START INPUT MATERIAL

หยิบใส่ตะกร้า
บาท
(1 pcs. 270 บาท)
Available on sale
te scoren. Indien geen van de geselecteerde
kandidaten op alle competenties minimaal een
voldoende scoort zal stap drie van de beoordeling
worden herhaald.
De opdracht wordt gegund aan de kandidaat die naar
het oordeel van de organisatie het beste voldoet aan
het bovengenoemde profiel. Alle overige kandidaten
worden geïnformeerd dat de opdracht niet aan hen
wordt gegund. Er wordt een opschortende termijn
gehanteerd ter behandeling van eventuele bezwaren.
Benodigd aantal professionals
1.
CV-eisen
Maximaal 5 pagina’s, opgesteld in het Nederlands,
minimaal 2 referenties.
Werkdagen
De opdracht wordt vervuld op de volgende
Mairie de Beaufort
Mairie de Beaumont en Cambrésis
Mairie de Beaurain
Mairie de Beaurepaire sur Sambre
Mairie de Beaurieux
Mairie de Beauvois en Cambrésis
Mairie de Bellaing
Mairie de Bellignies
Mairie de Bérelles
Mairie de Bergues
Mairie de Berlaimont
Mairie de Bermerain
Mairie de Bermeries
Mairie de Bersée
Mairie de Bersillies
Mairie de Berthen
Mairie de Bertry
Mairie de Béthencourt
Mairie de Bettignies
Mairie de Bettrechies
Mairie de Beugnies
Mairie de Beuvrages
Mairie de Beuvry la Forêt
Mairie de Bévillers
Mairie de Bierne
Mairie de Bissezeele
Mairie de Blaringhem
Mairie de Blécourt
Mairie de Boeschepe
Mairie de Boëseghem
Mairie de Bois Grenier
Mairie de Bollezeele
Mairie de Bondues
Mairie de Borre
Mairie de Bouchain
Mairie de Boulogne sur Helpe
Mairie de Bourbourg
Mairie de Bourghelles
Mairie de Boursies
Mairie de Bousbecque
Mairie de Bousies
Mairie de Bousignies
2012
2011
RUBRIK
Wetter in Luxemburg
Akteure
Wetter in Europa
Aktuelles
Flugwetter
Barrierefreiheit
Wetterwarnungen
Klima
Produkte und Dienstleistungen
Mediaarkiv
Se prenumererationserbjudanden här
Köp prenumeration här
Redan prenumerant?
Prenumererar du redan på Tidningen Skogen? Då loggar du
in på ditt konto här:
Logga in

END INPUT MATERIAL

YOUR ASSIGNMENT
Quote every line of the records above word for word, keeping the original order.

ANSWER
หยิบใส่ตะกร้า
บาท
(1 pcs. 270 บาท)
Available on sale
te scoren. Indien geen van de geselecteerde
kandidaten op alle competenties minimaal een
voldoende scoort zal stap drie van de beoordeling
worden herhaald.
De opdracht wordt gegund aan de kandidaat die naar
het oordeel van de organisatie het beste voldoet aan
het bovengenoemde profiel. Alle overige kandidaten
worden geïnformeerd dat de opdracht niet aan hen
wordt gegund. Er wordt een opschortende termijn
gehanteerd ter behandeling van eventuele bezwaren.
Benodigd aantal professionals
1.
CV-eisen
Maximaal 5 pagina’s, opgesteld in het Nederlands,
minimaal 2 referenties.
Werkdagen
De opdracht wordt vervuld op de volgende
Mairie de Beaufort
Mairie de Beaumont en Cambrésis
Mairie de Beaurain
Mairie de Beaurepaire sur Sambre
Mairie de Beaurieux
Mairie de Beauvois en Cambrésis
Mairie de Bellaing
Mairie de Bellignies
Mairie de Bérelles
Mairie de Bergues
Mairie de Berlaimont
Mairie de Bermerain
Mairie de Bermeries
Mairie de Bersée
Mairie de Bersillies
Mairie de Berthen
Mairie de Bertry
Mairie de Béthencourt
Mairie de Bettignies
Mairie de Bettrechies
Mairie de Beugnies
Mairie de Beuvrages
Mairie de Beuvry la Forêt
Mairie de Bévillers
Mairie de Bierne
Mairie de Bissezeele
Mairie de Blaringhem
Mairie de Blécourt
Mairie de Boeschepe
Mairie de Boëseghem
Mairie de Bois Grenier
Mairie de Bollezeele
Mairie de Bondues
Mairie de Borre
Mairie de Bouchain
Mairie de Boulogne sur Helpe
Mairie de Bourbourg
Mairie de Bourghelles
Mairie de Boursies
Mairie de Bousbecque
Mairie de Bousies
Mairie de Bousignies
2012
2011
RUBRIK
Wetter in Luxemburg
Akteure
Wetter in Europa
Aktuelles
Flugwetter
Barrierefreiheit
Wetterwarnungen
Klima
Produkte und Dienstleistungen
Mediaarkiv
Se prenumererationserbjudanden här
Köp prenumeration här
Redan prenumerant?
Prenumererar du redan på Tidningen Skogen? Då loggar du
in på ditt konto här:
Logga in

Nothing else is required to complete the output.